New Jersey Finally Follows Federal S Elections and Adapts to Federal Centralized Partnership Audit Structure
Client Alert
Gibbons Corporate & Finance News Legislative Tax Alert
February 9, 2023
On December 22, 2022, Governor Murphy signed A.B. 4295 into law. The law primarily conforms New Jersey’s laws regarding the making of S elections to federal law and also adapts the New Jersey Gross Income Tax laws to the federal centralized partnership audit rules adopted several years ago.
New Rules Regarding New Jersey S Elections
For many years, a corporation could elect to be treated as an S corporation for New Jersey tax purposes only if it affirmatively made a separate New Jersey election, in addition to the federal S election under IRC Sec. 1362. Under new laws effective for taxable years beginning after December 22, 2022, by default, New Jersey treats any corporation that has made a valid S corporation election for federal tax purposes as an S corporation for New Jersey tax purposes. This structure is in line with the vast majority of states that automatically afford S corporation status to a business entity that is a valid S corporation for federal income tax purposes.
Under the new act, a corporation may separately elect not to be treated as an S corporation under New Jersey law. This can be helpful if a corporation has a number of New Jersey nonresident shareholders who do not wish to file individual New Jersey Gross Income Tax returns in New Jersey and would have no other tax nexus with New Jersey. To make such an opt-out election, 100 percent of the shareholders must consent. The election can be made for any taxable year at any time during the preceding taxable year or at any time on or before the due date or extended due date of the corporation’s tax return.
Tie-In to Federal Partnership Tax Audit Rules
The second change made by the act is that it adapts the New Jersey Gross Income Tax laws and a number of procedural provisions of New Jersey tax law to the federal centralized partnership audit regime enacted as part of the federal 2015 Bipartisan Budget Act. As a result of these changes and clarifications:
- Partnerships required to file New Jersey information tax returns must report any federal partnership audit adjustments made by the IRS by filing a copy of the federal adjustments report with the NJ Division of Taxation within 90 days after the federal final determination date.
- A partnership audited at the federal level with audit adjustments can elect to pay the New Jersey taxes triggered by such adjustments in lieu of taxes otherwise owed by its direct and indirect partners, along with interest and penalties, within 180 days after the final determination date.
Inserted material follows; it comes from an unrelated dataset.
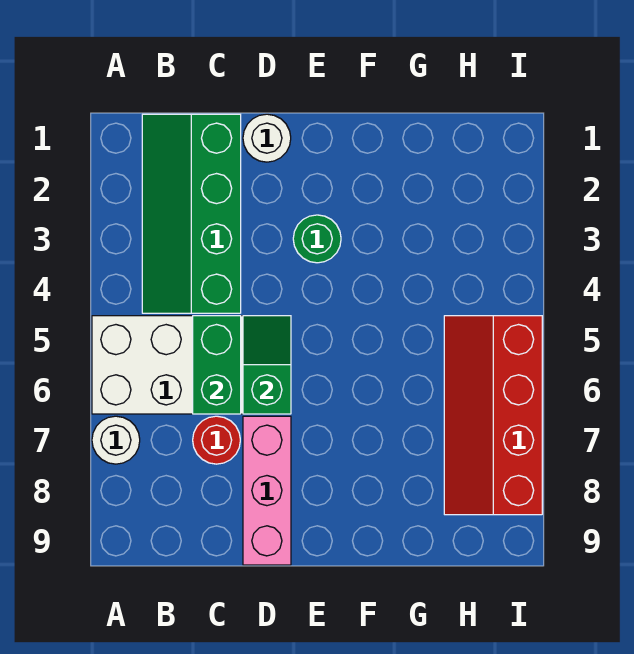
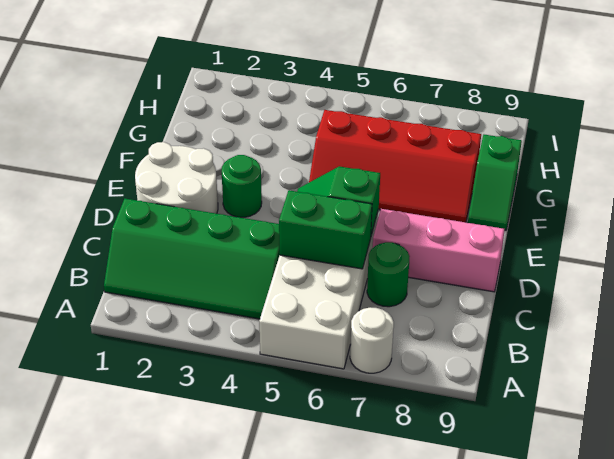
red 1x1 round brick [193,416,240,464] -> green 1x1 round brick [367,242,410,307]
white 1x1 round brick [243,114,291,162] -> white 2x2 round brick [135,142,218,214]
none -> green 1x2 slope [468,135,522,230]
red 2x4 slope [444,316,542,515] -> red 2x4 slope moved to [309,110,481,222]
Otherwise, the partners of the reviewed year must make payment of New Jersey Gross Income Tax, interest, and penalties triggered by the federal adjustments.
- The Division possesses the legal authority to assess the New Jersey tax resulting from any federal adjustments against the partnership or its partners.
- The state partnership representative shall have the sole authority to act on behalf of the partnership, and the partnership’s direct and indirect partners shall be bound by any actions taken by the partnership with respect to the reviewed year. The partnership’s federal partnership representative is by default the state partnership representative unless the partnership designates some other person in writing.
These New Jersey partnership audit and adjustment provisions take effect immediately and apply to any adjustments to federal table income on or after January 1, 2020.
Conclusions
The marrying of New Jersey S corporation elections with federal elections removes a New Jersey trap for the unwary that has created problems for decades. The ability to opt out and be treated as a C corporation adds some flexibility, especially useful for corporations with a number of New Jersey nonresident shareholders.
The amendments tying New Jersey’s partnership tax law to the federal centralized partnership audit rules clarify and conform New Jersey’s law to the federal law. The specification of who is the state partnership representative should reduce potential disputes and implicitly makes it easier to draft the relevant tax audit provisions of partnership agreements and LLC operating agreements.